Unabhängig von diesen Erwägungen erscheint ebenfalls zweifelhaft, ob eine Besucherzahl in der Größenordnung von 610.000 über längere Zeit hinaus aufrechtzuerhalten sein wird. Selbst wenn die besondere Attraktivität des Huntebades in der von den Antragstellerinnen vorgeschlagenen Alternative zunächst Besucher in großer Zahl anziehen mag, ist nicht davon auszugehen, dass die Besucherzahl sich auf diesem Niveau halten lassen wird, wenn das Huntebad damit ständig bis zum Rande seiner Kapazität oder darüber hinaus genutzt wird. Eine öffentliche Einrichtung, die in dieser Weise in Anspruch genommen wird, erfordert nicht nur höhere Instandhaltungs- und Wartungskosten als bei einer weniger umfangreichen Nutzung, sondern verliert aufgrund der ständig großen Nachfrage auch an Attraktivität.
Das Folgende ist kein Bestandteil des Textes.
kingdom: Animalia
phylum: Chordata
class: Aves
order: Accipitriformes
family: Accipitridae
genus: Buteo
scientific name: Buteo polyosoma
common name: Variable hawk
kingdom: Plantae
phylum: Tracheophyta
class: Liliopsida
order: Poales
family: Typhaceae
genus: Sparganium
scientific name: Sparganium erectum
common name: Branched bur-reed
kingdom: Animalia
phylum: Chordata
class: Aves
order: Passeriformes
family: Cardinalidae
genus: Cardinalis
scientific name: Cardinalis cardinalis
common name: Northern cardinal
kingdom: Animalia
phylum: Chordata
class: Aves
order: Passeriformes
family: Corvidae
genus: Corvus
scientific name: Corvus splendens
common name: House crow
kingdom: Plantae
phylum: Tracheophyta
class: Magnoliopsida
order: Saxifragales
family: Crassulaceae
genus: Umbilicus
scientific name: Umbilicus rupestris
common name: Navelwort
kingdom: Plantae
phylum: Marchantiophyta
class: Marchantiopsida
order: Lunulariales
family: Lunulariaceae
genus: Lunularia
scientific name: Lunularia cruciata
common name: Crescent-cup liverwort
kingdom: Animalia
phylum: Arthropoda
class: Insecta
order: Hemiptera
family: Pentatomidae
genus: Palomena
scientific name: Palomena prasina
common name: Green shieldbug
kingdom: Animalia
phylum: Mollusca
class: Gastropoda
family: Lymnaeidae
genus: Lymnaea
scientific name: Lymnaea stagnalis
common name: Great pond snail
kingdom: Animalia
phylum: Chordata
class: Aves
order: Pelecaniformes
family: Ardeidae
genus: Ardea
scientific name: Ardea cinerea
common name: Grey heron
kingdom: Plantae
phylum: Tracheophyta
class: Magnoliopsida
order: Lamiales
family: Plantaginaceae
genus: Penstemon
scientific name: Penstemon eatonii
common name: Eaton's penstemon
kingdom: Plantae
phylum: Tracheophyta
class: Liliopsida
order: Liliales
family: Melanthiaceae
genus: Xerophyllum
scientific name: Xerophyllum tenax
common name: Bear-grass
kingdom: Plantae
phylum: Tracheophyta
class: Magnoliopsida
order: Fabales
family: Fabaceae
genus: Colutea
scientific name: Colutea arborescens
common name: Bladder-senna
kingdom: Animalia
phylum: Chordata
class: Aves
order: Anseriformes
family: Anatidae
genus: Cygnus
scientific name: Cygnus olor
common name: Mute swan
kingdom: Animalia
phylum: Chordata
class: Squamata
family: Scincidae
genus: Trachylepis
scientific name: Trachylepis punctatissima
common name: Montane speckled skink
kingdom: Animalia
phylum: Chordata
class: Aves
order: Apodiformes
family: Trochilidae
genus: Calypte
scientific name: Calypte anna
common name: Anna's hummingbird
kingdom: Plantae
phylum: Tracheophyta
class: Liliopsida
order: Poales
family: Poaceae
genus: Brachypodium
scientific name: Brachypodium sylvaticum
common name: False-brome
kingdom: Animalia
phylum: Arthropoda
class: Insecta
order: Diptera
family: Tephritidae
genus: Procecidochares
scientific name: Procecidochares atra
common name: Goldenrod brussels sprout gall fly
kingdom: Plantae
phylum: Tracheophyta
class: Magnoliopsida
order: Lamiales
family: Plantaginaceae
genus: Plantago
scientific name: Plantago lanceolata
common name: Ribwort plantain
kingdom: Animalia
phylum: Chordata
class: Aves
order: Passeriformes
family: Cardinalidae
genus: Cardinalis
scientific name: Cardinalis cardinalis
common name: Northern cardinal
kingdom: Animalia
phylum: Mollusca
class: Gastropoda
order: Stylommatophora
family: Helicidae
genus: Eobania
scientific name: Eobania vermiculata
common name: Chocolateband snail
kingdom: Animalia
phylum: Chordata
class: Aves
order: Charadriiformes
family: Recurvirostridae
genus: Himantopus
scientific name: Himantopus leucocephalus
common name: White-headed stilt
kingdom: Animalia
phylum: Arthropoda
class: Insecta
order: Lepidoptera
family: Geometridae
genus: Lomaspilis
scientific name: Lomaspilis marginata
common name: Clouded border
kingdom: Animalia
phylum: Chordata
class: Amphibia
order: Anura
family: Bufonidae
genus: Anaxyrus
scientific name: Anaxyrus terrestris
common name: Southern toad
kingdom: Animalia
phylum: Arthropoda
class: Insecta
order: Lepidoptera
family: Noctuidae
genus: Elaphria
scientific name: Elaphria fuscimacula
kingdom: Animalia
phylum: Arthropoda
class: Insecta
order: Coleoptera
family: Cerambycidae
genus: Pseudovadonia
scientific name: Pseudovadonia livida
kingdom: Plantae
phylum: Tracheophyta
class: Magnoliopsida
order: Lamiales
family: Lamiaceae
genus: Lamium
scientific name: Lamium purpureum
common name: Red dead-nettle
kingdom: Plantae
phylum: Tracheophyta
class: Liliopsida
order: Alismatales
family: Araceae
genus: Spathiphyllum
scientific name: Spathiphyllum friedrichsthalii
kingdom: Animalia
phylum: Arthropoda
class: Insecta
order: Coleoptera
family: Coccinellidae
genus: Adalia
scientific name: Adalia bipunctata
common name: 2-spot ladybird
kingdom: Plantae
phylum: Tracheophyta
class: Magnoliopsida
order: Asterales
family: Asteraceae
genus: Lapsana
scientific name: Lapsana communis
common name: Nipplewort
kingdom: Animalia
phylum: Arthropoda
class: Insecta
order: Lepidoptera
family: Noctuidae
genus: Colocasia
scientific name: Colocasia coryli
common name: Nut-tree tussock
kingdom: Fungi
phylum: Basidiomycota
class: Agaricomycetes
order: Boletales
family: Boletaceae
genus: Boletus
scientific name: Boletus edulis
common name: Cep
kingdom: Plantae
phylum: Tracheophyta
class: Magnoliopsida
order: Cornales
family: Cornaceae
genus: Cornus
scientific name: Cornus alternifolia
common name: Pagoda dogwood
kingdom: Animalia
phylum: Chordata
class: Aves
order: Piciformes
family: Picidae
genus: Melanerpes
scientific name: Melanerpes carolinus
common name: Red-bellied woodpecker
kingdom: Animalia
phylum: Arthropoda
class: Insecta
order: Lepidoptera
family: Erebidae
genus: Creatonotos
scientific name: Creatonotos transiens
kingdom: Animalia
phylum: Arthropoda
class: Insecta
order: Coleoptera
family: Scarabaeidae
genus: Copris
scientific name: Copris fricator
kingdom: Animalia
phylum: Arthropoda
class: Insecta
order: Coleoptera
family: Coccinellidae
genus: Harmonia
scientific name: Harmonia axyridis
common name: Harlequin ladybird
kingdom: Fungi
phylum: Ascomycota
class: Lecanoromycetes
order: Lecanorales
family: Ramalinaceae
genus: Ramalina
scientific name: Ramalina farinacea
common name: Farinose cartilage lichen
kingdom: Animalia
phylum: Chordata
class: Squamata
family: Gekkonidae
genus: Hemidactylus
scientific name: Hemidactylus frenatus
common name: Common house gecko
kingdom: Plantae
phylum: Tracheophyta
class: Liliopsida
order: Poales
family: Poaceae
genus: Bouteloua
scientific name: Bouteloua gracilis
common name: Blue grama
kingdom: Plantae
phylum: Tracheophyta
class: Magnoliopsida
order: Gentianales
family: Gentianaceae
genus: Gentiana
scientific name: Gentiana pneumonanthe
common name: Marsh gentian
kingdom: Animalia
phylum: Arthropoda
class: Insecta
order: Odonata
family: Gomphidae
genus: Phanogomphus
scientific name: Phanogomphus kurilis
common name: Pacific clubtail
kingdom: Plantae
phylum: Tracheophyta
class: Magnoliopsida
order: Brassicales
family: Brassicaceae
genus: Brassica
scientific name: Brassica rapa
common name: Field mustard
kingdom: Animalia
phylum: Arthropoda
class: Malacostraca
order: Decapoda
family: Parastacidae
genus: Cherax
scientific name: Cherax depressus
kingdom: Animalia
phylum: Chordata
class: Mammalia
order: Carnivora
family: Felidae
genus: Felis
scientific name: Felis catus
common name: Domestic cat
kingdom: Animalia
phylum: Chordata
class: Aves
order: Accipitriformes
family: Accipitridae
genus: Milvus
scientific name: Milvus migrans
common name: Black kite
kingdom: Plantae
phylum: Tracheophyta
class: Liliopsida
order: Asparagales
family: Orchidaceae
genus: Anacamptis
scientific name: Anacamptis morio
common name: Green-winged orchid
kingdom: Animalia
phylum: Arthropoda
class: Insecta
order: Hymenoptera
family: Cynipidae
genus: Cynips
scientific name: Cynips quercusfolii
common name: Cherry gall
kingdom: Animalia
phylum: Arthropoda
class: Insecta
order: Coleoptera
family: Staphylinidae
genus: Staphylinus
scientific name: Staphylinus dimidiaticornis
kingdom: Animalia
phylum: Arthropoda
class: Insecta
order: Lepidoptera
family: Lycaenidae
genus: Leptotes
Der Senat verkennt nicht, dass die Änderung der Entscheidung des Verwaltungsgerichts zu einem Zeitpunkt erfolgt, zu dem die Vorbereitungen des Bürgerentscheids am 24. August 2003 bereits weit fortgeschritten sind. Der Senat sah sich aber zu der von der Antragsgegnerin angeregten vorläufigen Aussetzung des angefochtenen Beschlusses nicht in der Lage, ohne den Antragstellerinnen zuvor zu der umfangreichen Beschwerdebegründung Gelegenheit zur Stellungnahme gegeben zu haben. Dabei hat der Senat auch berücksichtigt, dass die Antragsgegnerin die Beschwerdefrist bis zum letzten Tag ausgeschöpft hat. Vor diesem Hintergrund hätte es dem Gebot der Fairness widersprochen, ohne Anhörung der Antragstellerinnen eine vorläufige Entscheidung zu treffen oder diesen eine wesentlich kürzere Frist zur Erwiderung einzuräumen, als die Antragsgegnerin sie für die Begründung ihrer Beschwerde in Anspruch genommen hat.